O dia escolhido faz referência à morte da técnica de enfermagem Rosana Aparecida Urbano, considerada a primeira vítima oficial da covid-19 no país, em São Paulo. O projeto havia sido aprovado pelo Congresso Nacional no mês passado.
A solenidade reuniu representantes de associações de familiares das vítimas da pandemia, que defenderam maior responsabilização de agentes públicos e profissionais que disseminaram desinformação sobre vacinas e tratamentos sem eficácia comprovada durante a crise sanitária.
Durante o discurso, Lula criticou a condução da pandemia pelo governo do ex-presidente Jair Bolsonaro e voltou a condenar a propagação de informações falsas relacionadas à vacinação e ao uso de medicamentos sem comprovação científica.

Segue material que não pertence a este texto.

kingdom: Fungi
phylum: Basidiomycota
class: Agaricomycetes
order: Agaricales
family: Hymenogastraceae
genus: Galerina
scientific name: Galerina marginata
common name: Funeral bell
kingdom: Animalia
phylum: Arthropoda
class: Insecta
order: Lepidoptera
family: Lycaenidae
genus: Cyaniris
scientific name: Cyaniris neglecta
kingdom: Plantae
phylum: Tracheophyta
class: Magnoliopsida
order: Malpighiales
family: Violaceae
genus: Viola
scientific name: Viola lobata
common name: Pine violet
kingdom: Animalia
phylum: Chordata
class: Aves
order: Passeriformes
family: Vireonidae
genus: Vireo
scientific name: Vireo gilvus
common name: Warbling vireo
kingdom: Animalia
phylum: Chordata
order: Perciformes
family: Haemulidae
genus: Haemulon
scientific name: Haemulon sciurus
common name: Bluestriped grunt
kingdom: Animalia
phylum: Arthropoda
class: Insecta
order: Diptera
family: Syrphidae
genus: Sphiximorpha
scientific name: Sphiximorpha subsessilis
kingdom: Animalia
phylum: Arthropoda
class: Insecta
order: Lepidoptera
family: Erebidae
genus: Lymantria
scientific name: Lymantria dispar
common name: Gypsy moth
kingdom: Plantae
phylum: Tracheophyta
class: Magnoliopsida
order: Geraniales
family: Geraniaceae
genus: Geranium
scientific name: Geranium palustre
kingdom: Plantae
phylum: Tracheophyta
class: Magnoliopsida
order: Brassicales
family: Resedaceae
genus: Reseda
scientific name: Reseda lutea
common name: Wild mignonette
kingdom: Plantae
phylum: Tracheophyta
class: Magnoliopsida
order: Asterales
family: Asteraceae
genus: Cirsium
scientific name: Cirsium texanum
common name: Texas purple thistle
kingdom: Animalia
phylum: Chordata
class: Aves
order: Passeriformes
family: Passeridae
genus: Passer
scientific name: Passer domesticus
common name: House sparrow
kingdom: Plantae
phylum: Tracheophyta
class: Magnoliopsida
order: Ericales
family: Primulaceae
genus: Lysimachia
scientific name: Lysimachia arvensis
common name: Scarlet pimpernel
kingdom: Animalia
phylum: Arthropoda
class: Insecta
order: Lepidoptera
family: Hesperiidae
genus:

“Temos que dizer em alto e bom som a quantidade de médicos que receitavam cloroquina e a quantidade de gente que dizia que a vacina fazia as pessoas virarem gays, virarem jacaré”, afirmou o presidente.
O ministro da Saúde, Alexandre Padilha, destacou que a criação da data representa um momento permanente de reflexão sobre os impactos da pandemia e a necessidade de preparação para futuras emergências sanitárias.
Segundo Padilha, a maioria dos brasileiros perdeu familiares ou conhece alguém que foi vítima da covid-19, especialmente em razão da demora na vacinação em massa durante os primeiros anos da crise.
O ministro também ressaltou a recuperação dos índices de imunização no país. De acordo com ele, o Brasil encerrou 2025 com a melhor cobertura vacinal dos últimos nove anos, com índices infantis acima de 90%.
No mês passado, o Ministério da Saúde inaugurou o Memorial da Pandemia, no Rio de Janeiro, espaço criado para homenagear as vítimas da covid-19. O memorial funciona no edifício do Centro Cultural do Ministério da Saúde, reaberto após quase quatro anos de obras.